<<<<
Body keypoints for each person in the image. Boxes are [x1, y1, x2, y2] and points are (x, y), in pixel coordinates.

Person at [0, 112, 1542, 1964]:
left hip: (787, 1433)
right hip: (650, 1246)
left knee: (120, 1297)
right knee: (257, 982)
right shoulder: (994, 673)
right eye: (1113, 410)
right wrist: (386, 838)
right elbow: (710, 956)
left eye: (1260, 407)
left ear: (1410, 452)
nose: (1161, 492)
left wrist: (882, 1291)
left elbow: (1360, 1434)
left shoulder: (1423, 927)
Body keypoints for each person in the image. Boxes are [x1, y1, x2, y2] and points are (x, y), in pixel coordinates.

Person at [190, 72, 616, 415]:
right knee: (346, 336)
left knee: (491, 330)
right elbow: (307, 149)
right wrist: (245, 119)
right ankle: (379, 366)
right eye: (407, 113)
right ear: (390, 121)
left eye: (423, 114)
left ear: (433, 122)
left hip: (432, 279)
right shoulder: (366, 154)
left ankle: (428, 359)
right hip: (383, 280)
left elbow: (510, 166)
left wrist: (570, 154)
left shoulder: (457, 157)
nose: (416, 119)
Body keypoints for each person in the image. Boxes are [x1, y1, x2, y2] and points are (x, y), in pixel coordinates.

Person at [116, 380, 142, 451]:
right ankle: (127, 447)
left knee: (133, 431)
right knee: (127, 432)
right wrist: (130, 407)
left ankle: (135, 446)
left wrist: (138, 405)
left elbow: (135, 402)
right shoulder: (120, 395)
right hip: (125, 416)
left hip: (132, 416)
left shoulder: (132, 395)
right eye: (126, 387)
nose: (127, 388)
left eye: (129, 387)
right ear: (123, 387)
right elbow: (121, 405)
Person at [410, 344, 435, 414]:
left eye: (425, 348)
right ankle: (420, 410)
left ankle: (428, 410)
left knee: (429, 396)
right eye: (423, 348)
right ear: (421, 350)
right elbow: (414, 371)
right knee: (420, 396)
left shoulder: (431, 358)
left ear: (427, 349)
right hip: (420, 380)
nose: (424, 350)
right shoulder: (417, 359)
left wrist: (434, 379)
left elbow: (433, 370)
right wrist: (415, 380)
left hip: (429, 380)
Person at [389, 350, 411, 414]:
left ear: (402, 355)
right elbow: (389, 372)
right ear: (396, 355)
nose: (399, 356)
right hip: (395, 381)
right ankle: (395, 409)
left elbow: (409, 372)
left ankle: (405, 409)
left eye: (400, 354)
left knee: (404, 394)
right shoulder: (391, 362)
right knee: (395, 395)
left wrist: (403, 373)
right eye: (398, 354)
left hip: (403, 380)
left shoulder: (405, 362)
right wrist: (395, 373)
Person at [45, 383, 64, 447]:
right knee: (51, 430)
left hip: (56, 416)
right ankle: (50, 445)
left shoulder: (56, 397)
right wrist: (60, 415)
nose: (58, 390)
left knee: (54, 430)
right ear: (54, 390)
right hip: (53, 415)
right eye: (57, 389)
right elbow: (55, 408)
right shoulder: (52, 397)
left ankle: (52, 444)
>>>>
Task description: The full data, repeated exactly, is the only acceptable output.

Final answer:
Body keypoints for each person in the image. Boxes are [x1, y1, x2, y2] and points are (x, y), in pixel coordinates.

Person at [0, 112, 1542, 1964]:
left hip: (787, 1433)
right hip: (650, 1246)
left knee: (120, 1297)
right knee: (257, 982)
right shoulder: (994, 673)
right eye: (1113, 410)
right wrist: (386, 838)
right elbow: (710, 956)
left eye: (1260, 407)
left ear: (1410, 452)
nose: (1161, 492)
left wrist: (882, 1291)
left elbow: (1360, 1434)
left shoulder: (1423, 927)
Body keypoints for each person in the image. Boxes are [x1, y1, x2, y2] and points are (x, y), in pixel coordinates.

Person at [190, 72, 616, 415]:
right knee: (346, 336)
left knee: (491, 330)
right elbow: (307, 149)
right wrist: (245, 119)
right ankle: (379, 366)
right eye: (407, 113)
right ear: (390, 121)
left eye: (423, 114)
left ear: (433, 122)
left hip: (432, 279)
right shoulder: (366, 154)
left ankle: (428, 359)
right hip: (383, 280)
left elbow: (510, 166)
left wrist: (570, 154)
left shoulder: (457, 157)
nose: (416, 119)
Body keypoints for each person in the image. Boxes are [x1, y1, x2, y2] and points are (x, y), in pixel coordinates.

Person at [116, 380, 142, 451]:
right ankle: (127, 447)
left knee: (133, 431)
right knee: (127, 432)
right wrist: (130, 407)
left ankle: (135, 446)
left wrist: (138, 405)
left elbow: (135, 402)
right shoulder: (120, 395)
right hip: (125, 416)
left hip: (132, 416)
left shoulder: (132, 395)
right eye: (126, 387)
nose: (127, 388)
left eye: (129, 387)
right ear: (123, 387)
right elbow: (121, 405)
Person at [410, 344, 435, 414]:
left eye: (425, 348)
right ankle: (420, 410)
left ankle: (428, 410)
left knee: (429, 396)
right eye: (423, 348)
right ear: (421, 350)
right elbow: (414, 371)
right knee: (420, 396)
left shoulder: (431, 358)
left ear: (427, 349)
right hip: (420, 380)
nose: (424, 350)
right shoulder: (417, 359)
left wrist: (434, 379)
left elbow: (433, 370)
right wrist: (415, 380)
left hip: (429, 380)
Person at [389, 350, 411, 414]:
left ear: (402, 355)
right elbow: (389, 372)
right ear: (396, 355)
nose: (399, 356)
right hip: (395, 381)
right ankle: (395, 409)
left elbow: (409, 372)
left ankle: (405, 409)
left eye: (400, 354)
left knee: (404, 394)
right shoulder: (391, 362)
right knee: (395, 395)
left wrist: (403, 373)
right eye: (398, 354)
left hip: (403, 380)
left shoulder: (405, 362)
right wrist: (395, 373)
Person at [45, 383, 64, 447]:
right knee: (51, 430)
left hip: (56, 416)
right ankle: (50, 445)
left shoulder: (56, 397)
right wrist: (60, 415)
nose: (58, 390)
left knee: (54, 430)
right ear: (54, 390)
right hip: (53, 415)
right eye: (57, 389)
right elbow: (55, 408)
right shoulder: (52, 397)
left ankle: (52, 444)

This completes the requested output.